During that period the party had some success. There were several US senators and a number of congressmen that were well respected in DC. Those days are gone. Still, even to this day the state is fairly close to being 50/50 overall when votes are tallied. In recent years we've had a number of recounts and spectacularly close contests, but the likelihood of today's Republican party holding a major office or controlling anything in the near term is dicey at best. The last election saw a clean sweep of all statewide offices for the DFL.
The point is the Republican brand is toast in Minnesota and probably the rest of the country too. Most of it is of their own doing, but of course the major media is glad to pile on. Re-branding is not likely to happen for a host of reasons, not the least of which is the complete arrogance of the entrenched party system. There are plenty of conservatives and constitutionalists who have a brand name they often like to use - the Stupid Party. It's an apt name. As Michael Walsh has said "any party that can't sell liberty and freedom doesn't deserve to be in power". He's right! To say the party has a communication problem is an understatement.
To rise above the berm of the media wall and reframe the policies the New York Times, Time magazine and all the alphabet TV networks mischaracterize for the benefit of the Democrats is fundamental, but a seemingly insurmountable task for the Stupid Party. While Democrats literally sell dependency and envy they are treated as serious, caring intellectuals, whereas the Republicans who peddle silly things like lower taxes and personal responsibility are treated in the media as imbecilic and of course that old standby pejorative mean-spirited.
Five years ago along comes a movement that came to be called the Tea Party. It is not nor was it ever a political party. It was movement that felt more at home in the Republican Party than with the Democrats. I was there when it started here in Minnesota. It was a call to return government, the Federal government back to it's constitutional mandates. It was not anything like what the major media came to portray it in the subsequent five years. Still, the tar and feathers stuck in the minds of the unwashed masses, therefore I doubt it will sustain. Not that the Republican Party - the establishment party - embraced it anyway. I feel it could have been a winning strategy had the party took it up and refused to let the left turn it into a code word for racist.

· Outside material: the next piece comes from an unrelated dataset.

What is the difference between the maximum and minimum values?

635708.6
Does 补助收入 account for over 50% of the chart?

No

The establishment party known as the GOP is in deed if not word a "lite" version of the Democratic party. Both party's are responsible for the state the country is in. Both are tied lock, stock and barrel to the crony capitalism of the DC lobbying establishment for the benefit of corporations, foreign trade and, of course, above all else themselves. I have concluded a long ago that the Democrats are a lost cause for actual positive change, and believe them to be the Dangerous Party. The Stupid Party has a slim, microscopically thin chance of redemption. Will it happen? Not likely.

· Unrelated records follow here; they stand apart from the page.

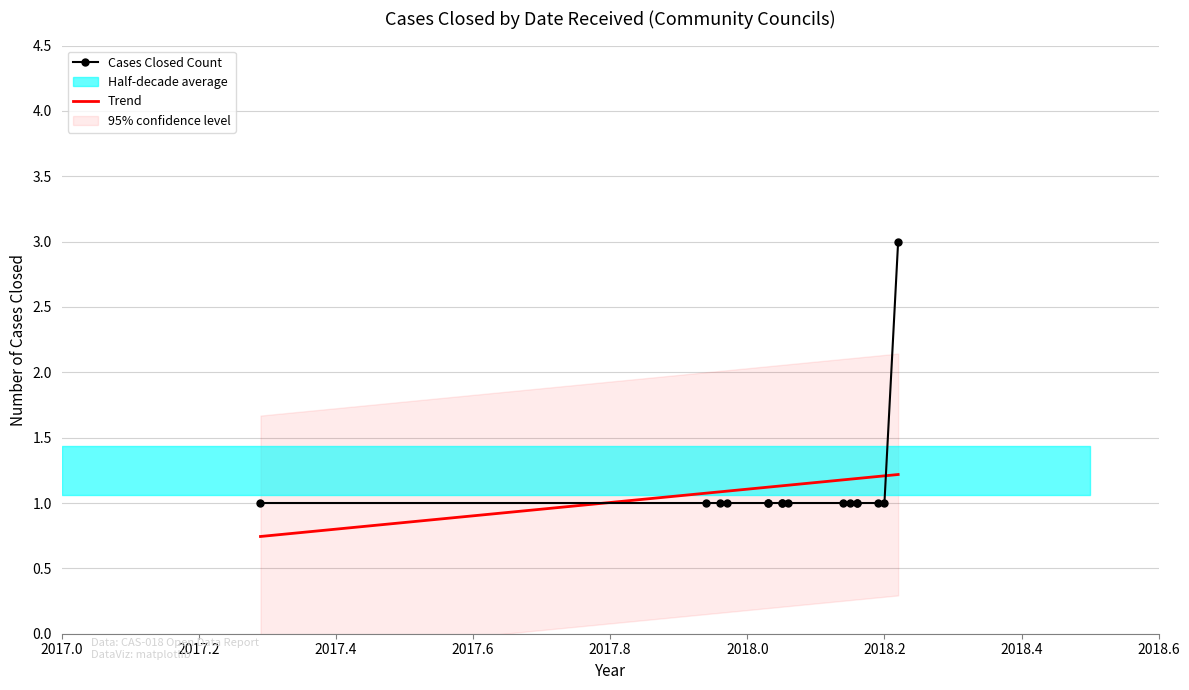

How many lines are shown in the chart?

2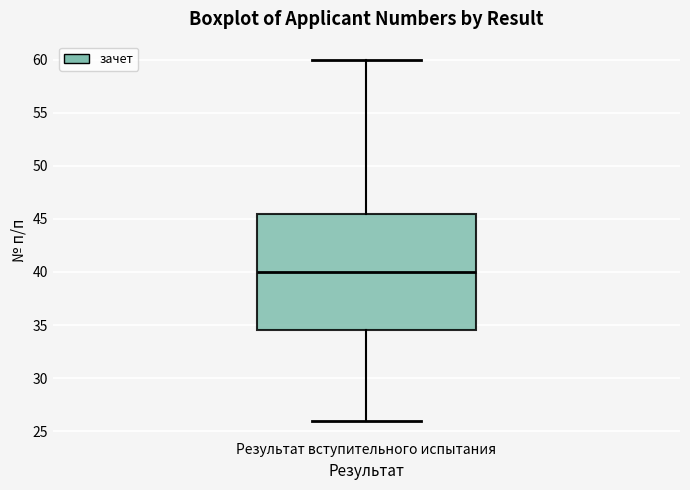

Transcribe this box plot: give where the median line is, the range the box spans, and where the two whiskers end, as read against the y-axis. The values are not printed on the chart, so give them approximately, as read against the axis.

median 40.0, box 34.5 to 45.5, whiskers 26.0 to 60.0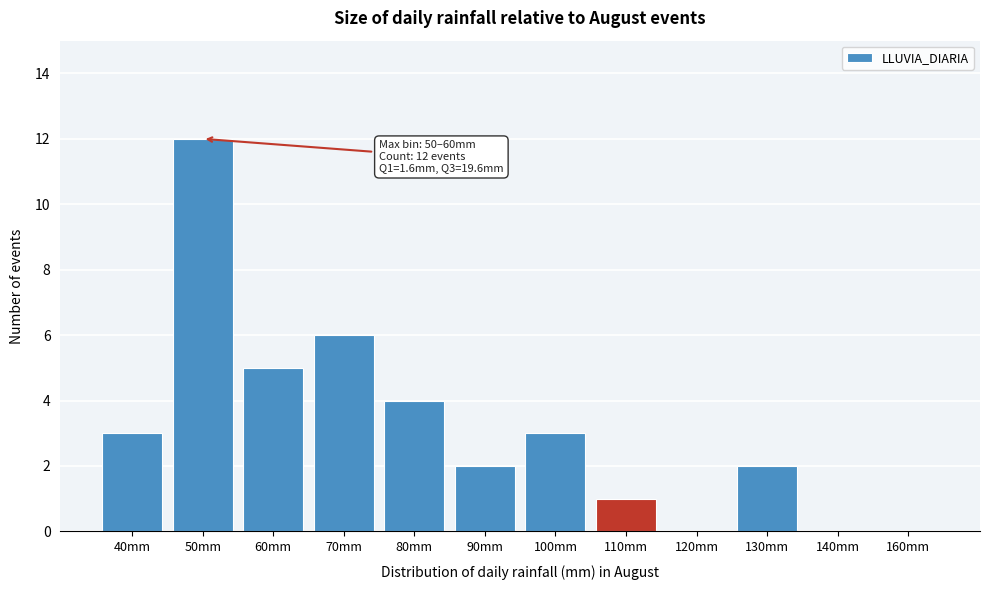

Reading left to right, list all the values displayed in this chart.

40mm=3	50mm=12	60mm=5	70mm=6	80mm=4	90mm=2	100mm=3	110mm=1	120mm=0	130mm=2	140mm=0	160mm=0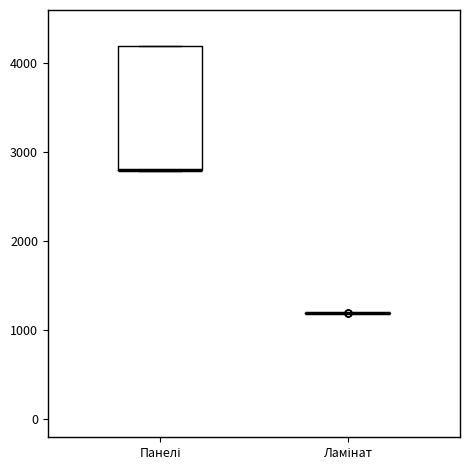

Reading left to right, read every box against the y-axis: the position of its median line, the range the box covers, and the ends of its whiskers. The values are not printed on the chart, so give them approximately, as read against the axis.

Панелі: median 2800 (drawn on the box's lower edge), box 2800 to 4200, whiskers 2800 to 4200
Ламінат: box collapsed to a line at 1200, whiskers 1200 to 1200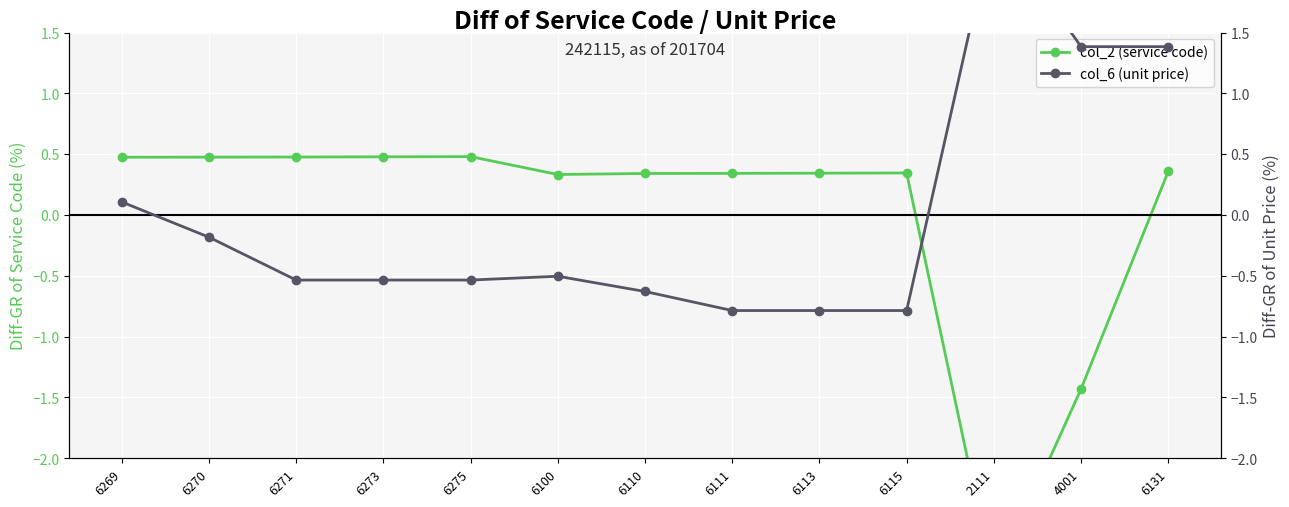

What is the sum of the col_6 (unit price) values at 4001 and 6271?

0.8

It seems a shame that right now we have a whole generation of young people raised on the bunk the liberals have been selling that are now stepping into the grown-up world with such dim prospects. They watched their own parents struggle to achieve or remain in the middle class and can't even see themselves with a life as good as that. They do all the right things, but find that only a few of them ever crawl out from under a mountain of college debt to find their own success - while their still young. There is no indication that things are going to get better for them anytime soon.
There is hope. I like what I hear from Rand Paul and a few other Republicans. In a recent speech he takes a shot at the notion that the Republicans should cede anything to the Democrats particularly when the they are failing their "constituents" so miserably...
Paul suggested that Republicans should decide if they are going to “go bold” on fiscal issues or become “Democrat light.”
“We need to talk about how when you borrow and spend money, you steal the value of the dollar. Who does it hurt? Not the wealthy. It hurts the working class,” Paul said at the event, hosted by political commentator Erick Erickson.
“These are issues that we shouldn’t give up and say, ‘oh, issues of poverty, Democrats care more.’ Not only do they not care more, their policies don’t work and aren’t working so we shouldn’t give them the high moral ground,” Paul added.
Paul recalled a letter that he wrote to President Obama when sequestration started to take effect.
“Why don’t we look for the $100 billion that is missing – we don’t know where $100 billion is. It was spent, but every year within a $3.8 trillion budget there’s $100 billion not accounted for, a little more than $100 billion,” Paul said he wrote in the letter. “Why don’t we look for it?”
One hundred billion dollars lost every year. Lost? That's larger than the annual budgets of 48 states. It's just pocket change to the Federal government, apparently it's not even worth looking in the Federal couch cushions. Let's say $20 billion is the military's famous "black budget" that's still $80 billion lost. It boggles the mind. I'm getting sidetracked...There is hope, right? Can the Republican party finally stand up proudly, re-frame itself and articulate a message in a way that those aligned against them in the major media can't easily nullify? Can anyone on the center/right crush the notion that government dependency is the hope and change we need. That's what the other guys are selling and America is lapping it up. How sad.